Activity:
Report every line of the records below that includes the string "Consiliului".

Records from a data collection:
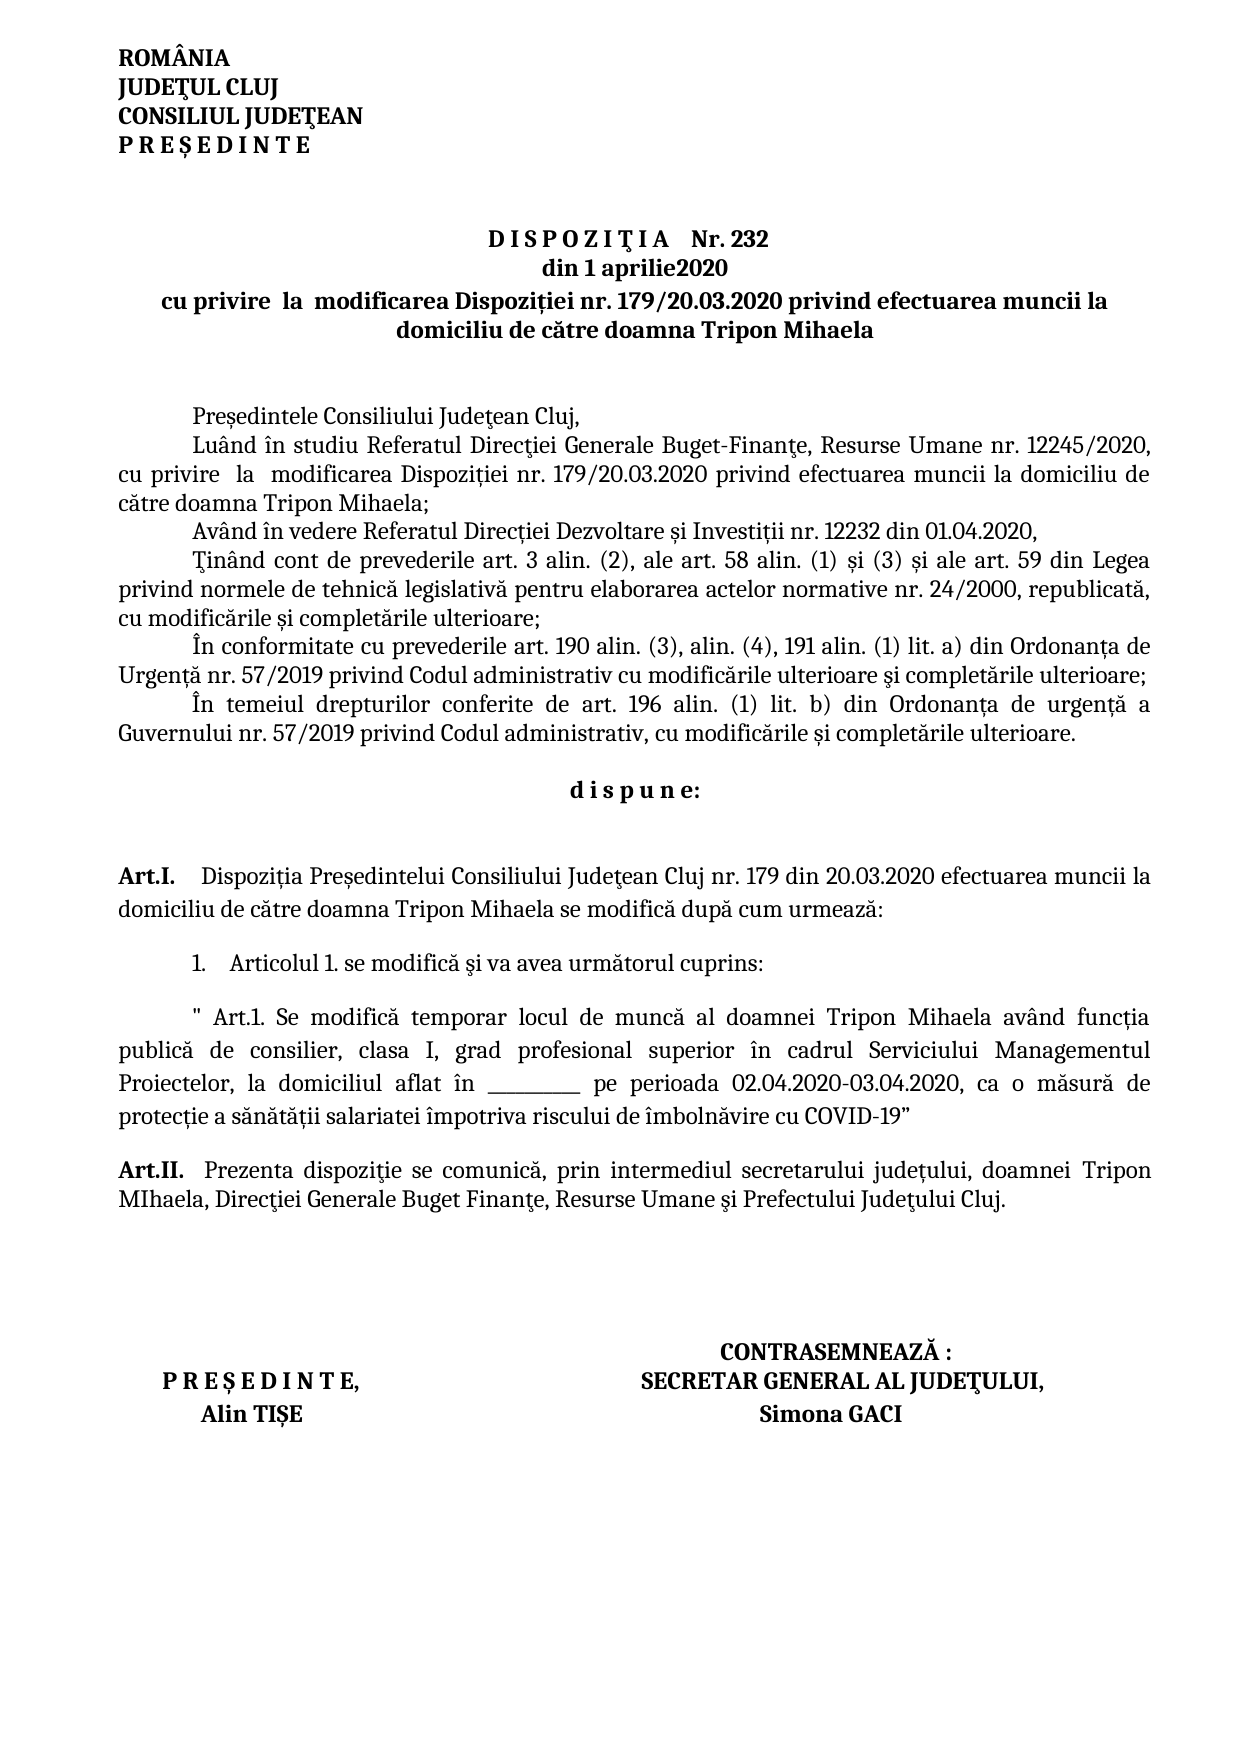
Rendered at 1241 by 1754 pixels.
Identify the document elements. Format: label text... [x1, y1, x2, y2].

text din 1 aprilie2020 [118, 254, 1152, 283]
text cu privire la modificarea Dispoziției nr. 179/20.03.2020 privind efectuarea muncii la domiciliu de către doamna Tripon Mihaela [118, 287, 1152, 345]
text În conformitate cu prevederile art. 190 alin. (3), alin. (4), 191 alin. (1) lit. a) din Ordonanța de Urgență nr. 57/2019 privind Codul administrativ cu modificările ulterioare şi completările ulterioare; [118, 632, 1152, 690]
text D I S P O Z I Ţ I A Nr. 232 [118, 225, 1152, 254]
text P R E Ş E D I N T E [118, 131, 1152, 159]
text Având în vedere Referatul Direcției Dezvoltare și Investiții nr. 12232 din 01.04.2020, [118, 517, 1152, 546]
text Art.II. Prezenta dispoziţie se comunică, prin intermediul secretarului județului, doamnei Tripon MIhaela, Direcţiei Generale Buget Finanţe, Resurse Umane şi Prefectului Judeţului Cluj. [118, 1156, 1152, 1213]
text ROMÂNIA [118, 44, 1152, 73]
text Ţinând cont de prevederile art. 3 alin. (2), ale art. 58 alin. (1) și (3) și ale art. 59 din Legea privind normele de tehnică legislativă pentru elaborarea actelor normative nr. 24/2000, republicată, cu modificările şi completările ulterioare; [118, 546, 1152, 632]
text JUDEŢUL CLUJ [118, 73, 1152, 102]
text Alin TIȘE Simona GACI [118, 1400, 1152, 1428]
text Preşedintele Consiliului Judeţean Cluj, [118, 402, 1152, 431]
text 1. Articolul 1. se <LEGIS_SELSTART>modific<LEGIS_SELEND>ă şi va avea următorul cuprins: [192, 949, 1152, 978]
text P R E Ş E D I N T E, SECRETAR GENERAL AL JUDEŢULUI, [118, 1367, 1152, 1395]
text CONSILIUL JUDEŢEAN [118, 102, 1152, 131]
text Luând în studiu Referatul Direcţiei Generale Buget-Finanţe, Resurse Umane nr. 12245/2020, cu privire la modificarea Dispoziției nr. 179/20.03.2020 privind efectuarea muncii la domiciliu de către doamna Tripon Mihaela; [118, 431, 1152, 517]
text Art.I. Dispoziția Președintelui Consiliului Judeţean Cluj nr. 179 din 20.03.2020 efectuarea muncii la domiciliu de către doamna Tripon Mihaela se <LEGIS_SELSTART>modific<LEGIS_SELEND>ă după cum urmează: [118, 862, 1152, 924]
text În temeiul drepturilor conferite de art. 196 alin. (1) lit. b) din Ordonanța de urgență a Guvernului nr. 57/2019 privind Codul administrativ, cu modificările și completările ulterioare. [118, 690, 1152, 747]
text CONTRASEMNEAZĂ : [119, 1338, 1152, 1367]
text " Art.1. Se modifică temporar locul de muncă al doamnei Tripon Mihaela având funcția publică de consilier, clasa I, grad profesional superior în cadrul Serviciului Managementul Proiectelor, la domiciliul aflat în __________ pe perioada 02.04.2020-03.04.2020, ca o măsură de protecție a sănătății salariatei împotriva riscului de îmbolnăvire cu COVID-19” [118, 1003, 1152, 1131]
text d i s p u n e: [118, 776, 1152, 805]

Answer box:
text Preşedintele Consiliului Judeţean Cluj, [118, 402, 1152, 431]
text Art.I. Dispoziția Președintelui Consiliului Judeţean Cluj nr. 179 din 20.03.2020 efectuarea muncii la domiciliu de către doamna Tripon Mihaela se <LEGIS_SELSTART>modific<LEGIS_SELEND>ă după cum urmează: [118, 862, 1152, 924]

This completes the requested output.